## TASK
Pull the text from every row below, copying each line word for word and leaving out the pictures.

DATASET RECORDS START

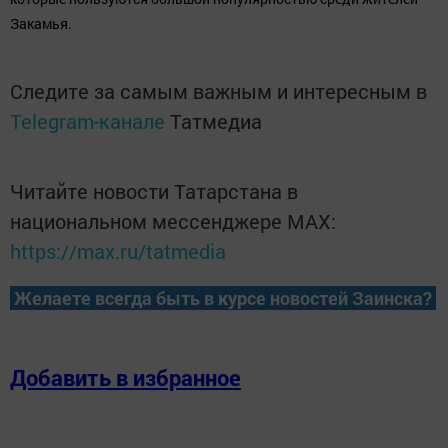
Закамья.
Следите за самым важным и интересным в
Telegram-канале
Татмедиа
Читайте новости Татарстана в
национальном мессенджере MАХ:
https://max.ru/tatmedia
Желаете всегда быть в курсе новостей Заинска?
Добавить в избранное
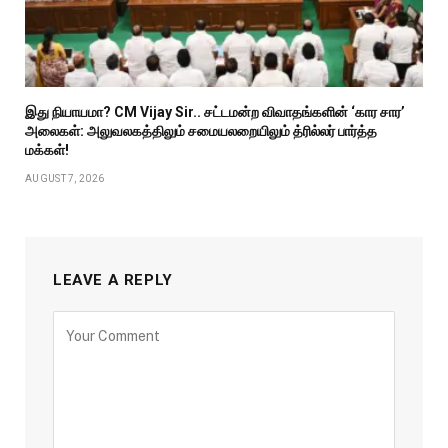
இது நியாயமா? CM Vijay Sir.. சட்டமன்ற விவாதங்களின் ‘கார சார’
அலைகள்: அலுவலகத்திலும் சமையலறையிலும் த்ரில்லர் பார்த்த
மக்கள்!
AUGUST 7, 2026
LEAVE A REPLY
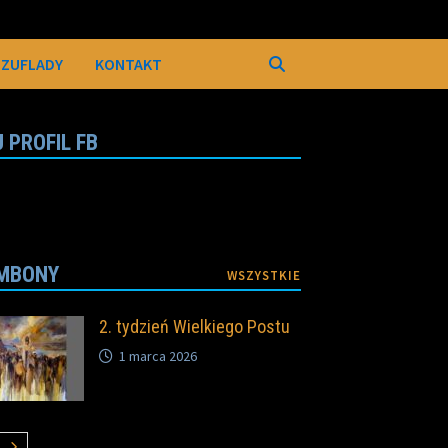
SZUFLADY
KONTAKT
 PROFIL FB
MBONY
WSZYSTKIE
2. tydzień Wielkiego Postu
1 marca 2026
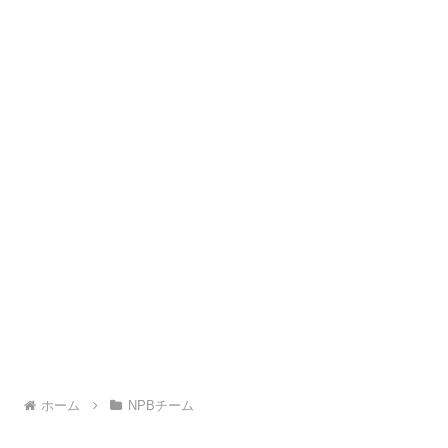
ホーム
NPBチーム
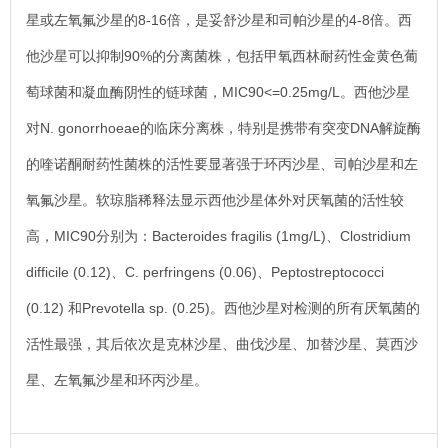
星或左氧氟沙星的8-16倍，是妥舒沙星和司帕沙星的4-8倍。西
他沙星可以抑制90%的分离菌株，包括甲氧西林耐药性金黄色葡
萄球菌和凝血酶阴性的链球菌，MIC90<=0.25mg/L。西他沙星
对N. gonorrhoeae的临床分离株，特别是携带有突变DNA解旋酶
的喹诺酮耐药性菌株的活性要显著强于环丙沙星、司帕沙星和左
氧氟沙星。软琼脂稀释法显示西他沙星体外对厌氧菌的活性较
高，MIC90分别为：Bacteroides fragilis (1mg/L)、Clostridium
difficile (0.12)、C. perfringens (0.06)、Peptostreptococci
(0.12) 和Prevotella sp. (0.25)。西他沙星对检测的所有厌氧菌的
活性最强，其后依次是克林沙星、曲伐沙星、加替沙星、莫西沙
星、左氧氟沙星和环丙沙星。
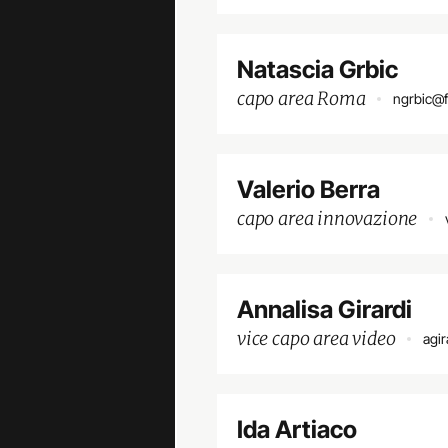
Natascia Grbic
capo area Roma
ngrbic@f
Valerio Berra
capo area innovazione
Annalisa Girardi
vice capo area video
agi
Ida Artiaco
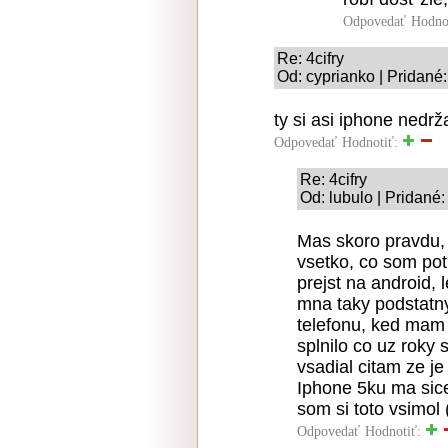
Odpovedať
Hodno
Re: 4cifry
Od: cyprianko | Pridané
ty si asi iphone nedrž
Odpovedať
Hodnotiť:
Re: 4cifry
Od: lubulo | Pridané
Mas skoro pravdu,
vsetko, co som pot
prejst na android,
mna taky podstatn
telefonu, ked mam
splnilo co uz roky 
vsadial citam ze je
Iphone 5ku ma sice
som si toto vsimol 
Odpovedať
Hodnotiť:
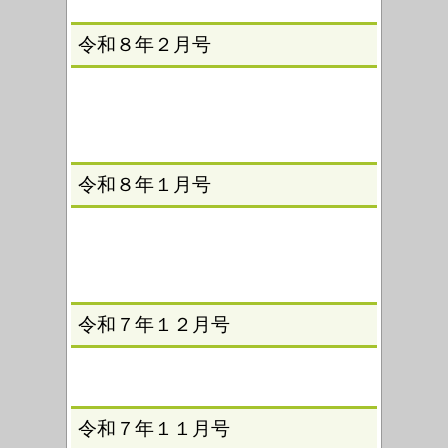
令和８年２月号
令和８年１月号
令和７年１２月号
令和７年１１月号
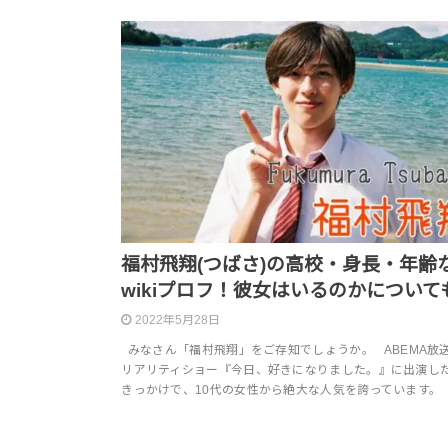
福村飛翔(つばさ)の高校・身長・年齢
wikiプロフ！彼女はいるのかについて
2022年5月28日
みなさん「福村飛翔」をご存知でしょうか。 ABEMA放
リアリティショー『今日、好きになりました。』に出演し
きっかけで、10代の女性から絶大な人気を誇っています。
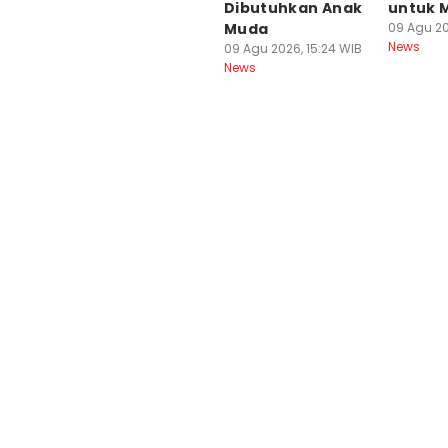
Dibutuhkan Anak
untuk 
Muda
09 Agu 20
News
09 Agu 2026, 15:24 WIB
News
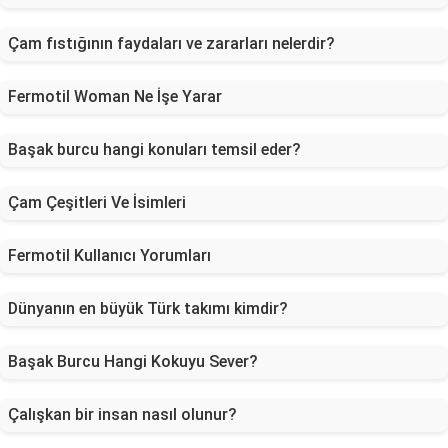
Çam fıstığının faydaları ve zararları nelerdir?
Fermotil Woman Ne İşe Yarar
Başak burcu hangi konuları temsil eder?
Çam Çeşitleri Ve İsimleri
Fermotil Kullanıcı Yorumları
Dünyanın en büyük Türk takımı kimdir?
Başak Burcu Hangi Kokuyu Sever?
Çalışkan bir insan nasıl olunur?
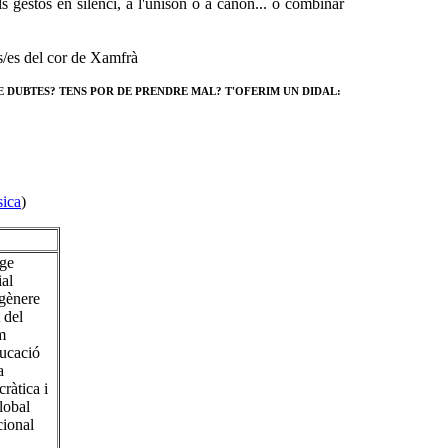
s gestos en silenci, a l'uníson o a cànon... o combinar
/es del cor de Xamfrà
E DUBTES? TENS POR DE PRENDRE MAL? T'OFERIM UN DIDAL:
sica
)
ge
al
 gènere
 del
m
ducació
a
ràtica i
lobal
ional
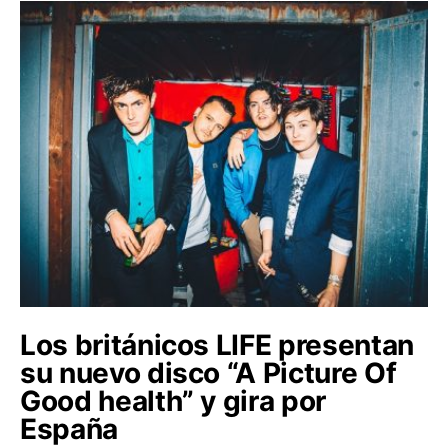
Los británicos LIFE presentan
su nuevo disco “A Picture Of
Good health” y gira por
España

DATASET RECORDS END

## SOLVED PROBLEM
Закамья.
Следите за самым важным и интересным в
Telegram-канале
Татмедиа
Читайте новости Татарстана в
национальном мессенджере MАХ:
https://max.ru/tatmedia
Желаете всегда быть в курсе новостей Заинска?
Добавить в избранное
இது நியாயமா? CM Vijay Sir.. சட்டமன்ற விவாதங்களின் ‘கார சார’
அலைகள்: அலுவலகத்திலும் சமையலறையிலும் த்ரில்லர் பார்த்த
மக்கள்!
AUGUST 7, 2026
LEAVE A REPLY
SZUFLADY
KONTAKT
 PROFIL FB
MBONY
WSZYSTKIE
2. tydzień Wielkiego Postu
1 marca 2026
ホーム
NPBチーム
星或左氧氟沙星的8-16倍，是妥舒沙星和司帕沙星的4-8倍。西
他沙星可以抑制90%的分离菌株，包括甲氧西林耐药性金黄色葡
萄球菌和凝血酶阴性的链球菌，MIC90<=0.25mg/L。西他沙星
对N. gonorrhoeae的临床分离株，特别是携带有突变DNA解旋酶
的喹诺酮耐药性菌株的活性要显著强于环丙沙星、司帕沙星和左
氧氟沙星。软琼脂稀释法显示西他沙星体外对厌氧菌的活性较
高，MIC90分别为：Bacteroides fragilis (1mg/L)、Clostridium
difficile (0.12)、C. perfringens (0.06)、Peptostreptococci
(0.12) 和Prevotella sp. (0.25)。西他沙星对检测的所有厌氧菌的
活性最强，其后依次是克林沙星、曲伐沙星、加替沙星、莫西沙
星、左氧氟沙星和环丙沙星。
Natascia Grbic
capo area Roma
ngrbic@f
Valerio Berra
capo area innovazione
Annalisa Girardi
vice capo area video
agi
Ida Artiaco
Odpovedať
Hodno
Re: 4cifry
Od: cyprianko | Pridané
ty si asi iphone nedrž
Odpovedať
Hodnotiť:
Re: 4cifry
Od: lubulo | Pridané
Mas skoro pravdu,
vsetko, co som pot
prejst na android,
mna taky podstatn
telefonu, ked mam
splnilo co uz roky 
vsadial citam ze je
Iphone 5ku ma sice
som si toto vsimol 
Odpovedať
Hodnotiť:
令和８年２月号
令和８年１月号
令和７年１２月号
令和７年１１月号
福村飛翔(つばさ)の高校・身長・年齢
wikiプロフ！彼女はいるのかについて
2022年5月28日
みなさん「福村飛翔」をご存知でしょうか。 ABEMA放
リアリティショー『今日、好きになりました。』に出演し
きっかけで、10代の女性から絶大な人気を誇っています。
Dibutuhkan Anak
untuk 
Muda
09 Agu 20
News
09 Agu 2026, 15:24 WIB
News
Çam fıstığının faydaları ve zararları nelerdir?
Fermotil Woman Ne İşe Yarar
Başak burcu hangi konuları temsil eder?
Çam Çeşitleri Ve İsimleri
Fermotil Kullanıcı Yorumları
Dünyanın en büyük Türk takımı kimdir?
Başak Burcu Hangi Kokuyu Sever?
Çalışkan bir insan nasıl olunur?
s gestos en silenci, a l'uníson o a cànon... o combinar
/es del cor de Xamfrà
E DUBTES? TENS POR DE PRENDRE MAL? T'OFERIM UN DIDAL:
sica
)
ge
al
 gènere
 del
m
ducació
a
ràtica i
lobal
ional
Los británicos LIFE presentan
su nuevo disco “A Picture Of
Good health” y gira por
España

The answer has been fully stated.